Big Ten spokesman Scott Chipman declined to comment Wednesday.
Cummins said he can prove Welsh, 54, made a presentation about the network idea at the Big Ten's Park Ridge headquarters in May 1998. He said Commissioner James Delany and athletic directors from all 11 schools heard Welsh's private pitch for what became the Big Ten Network nine years later.
"In fact, we have correspondence with the commissioner and his office," said Cummins, who expects settlement discussions will resume within two weeks. "The claims we make are well-documented. It's not a he said-she said."
With more than half of the network owned by the Big Ten Conference, it launched last year with 41 football games. It was scheduled to show 140 basketball contests.
However, the Big Ten Network has been mired in controversy.
While it has satellite deals with DirecTV and Dish Network, a dispute has kept it off Comcast, the Chicago area's largest cable television carrier.

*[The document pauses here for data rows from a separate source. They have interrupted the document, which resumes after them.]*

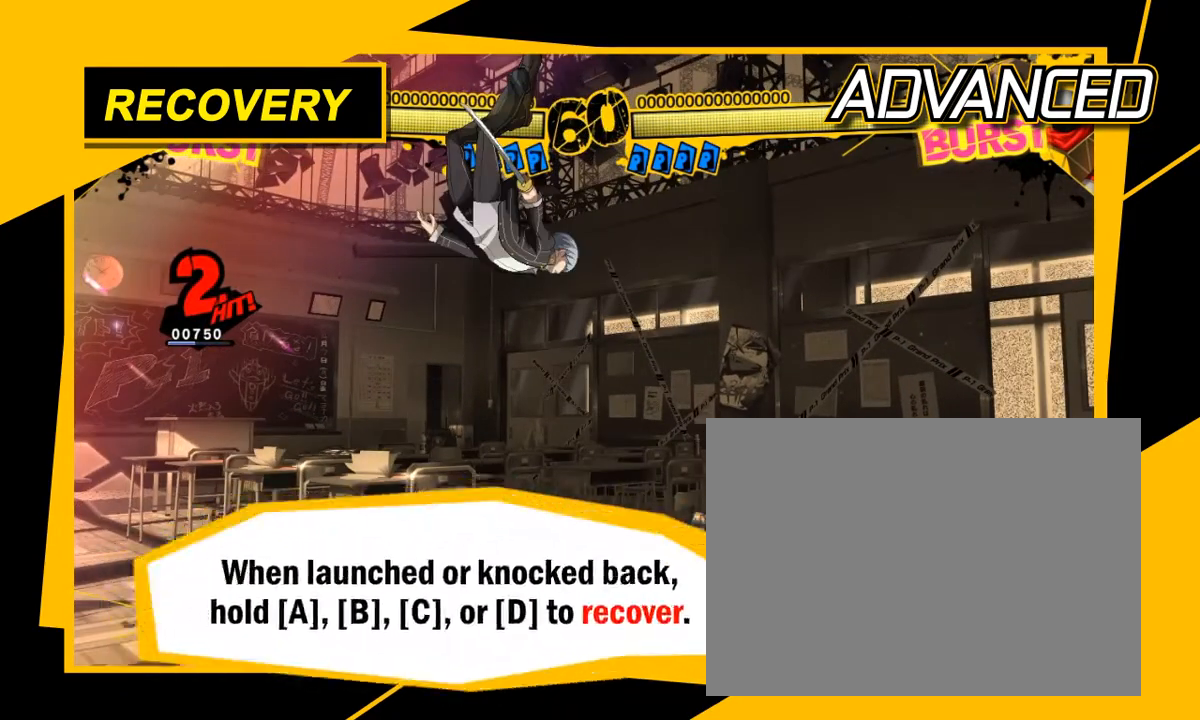
{"buttons": ["A"], "left_stick": "center", "events": []}
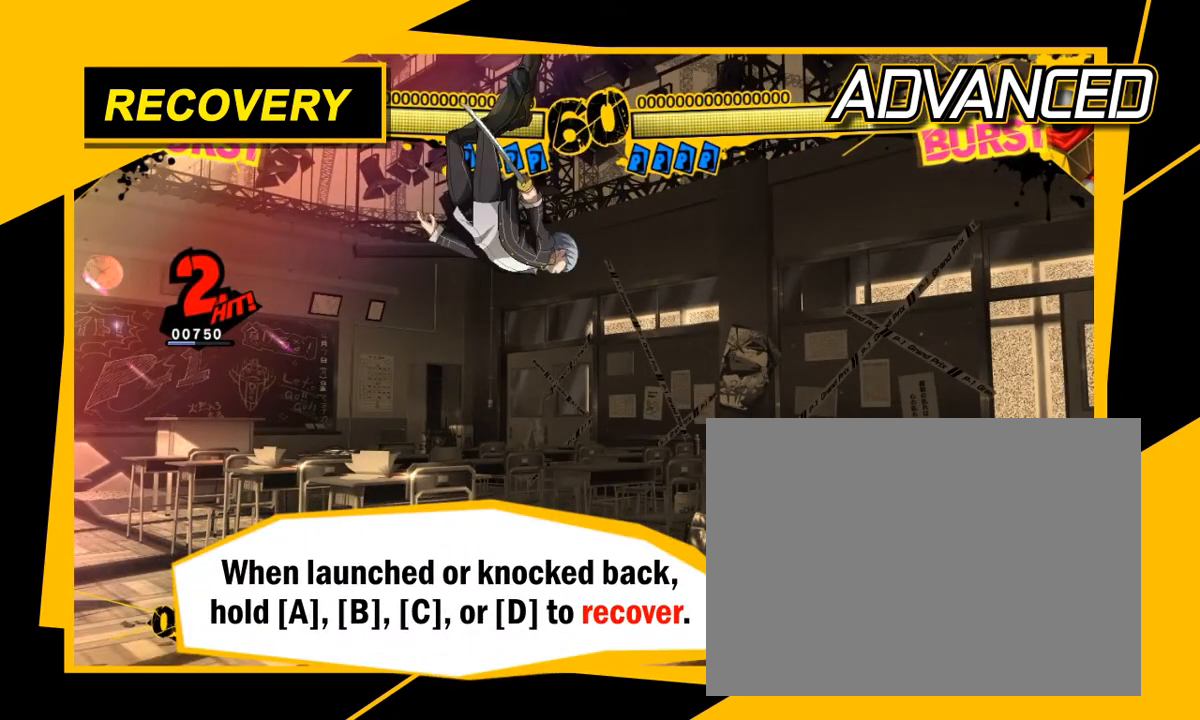
{"buttons": ["B"], "left_stick": "center", "events": [[167, "A", "up"], [167, "B", "down"], [317, "A", "down"], [417, "A", "up"]]}
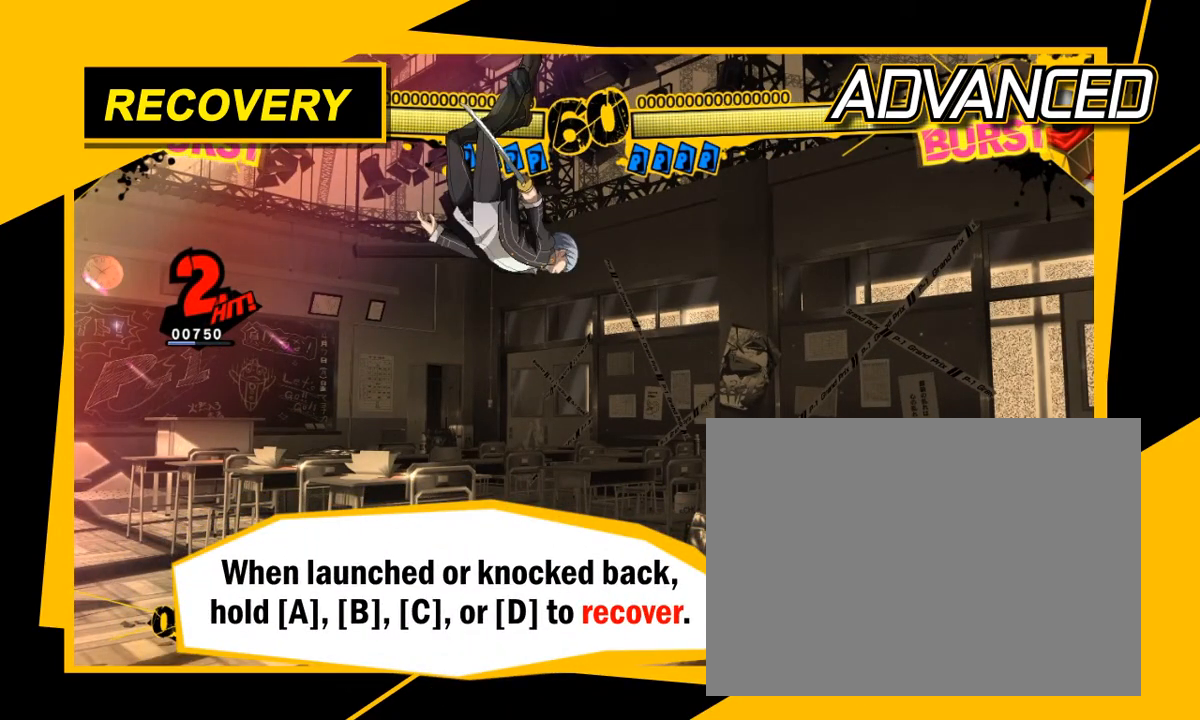
{"buttons": ["B"], "left_stick": "center", "events": []}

Big Ten Network is against being on Comcast's sports-tier package at an extra cost.
Cummins said Welsh has strong ties to Pennsylvania State University, a Big Ten member. Welsh was a Penn State wrestler and the Nittany Lion mascot from 1973 to '75, when the school competed as an independent.
Declining to be specific, Cummins described Welsh as an entrepreneur with business and real-estate interests.
News Corp., which controls the Fox networks, owns 49 percent of the Big Ten Network.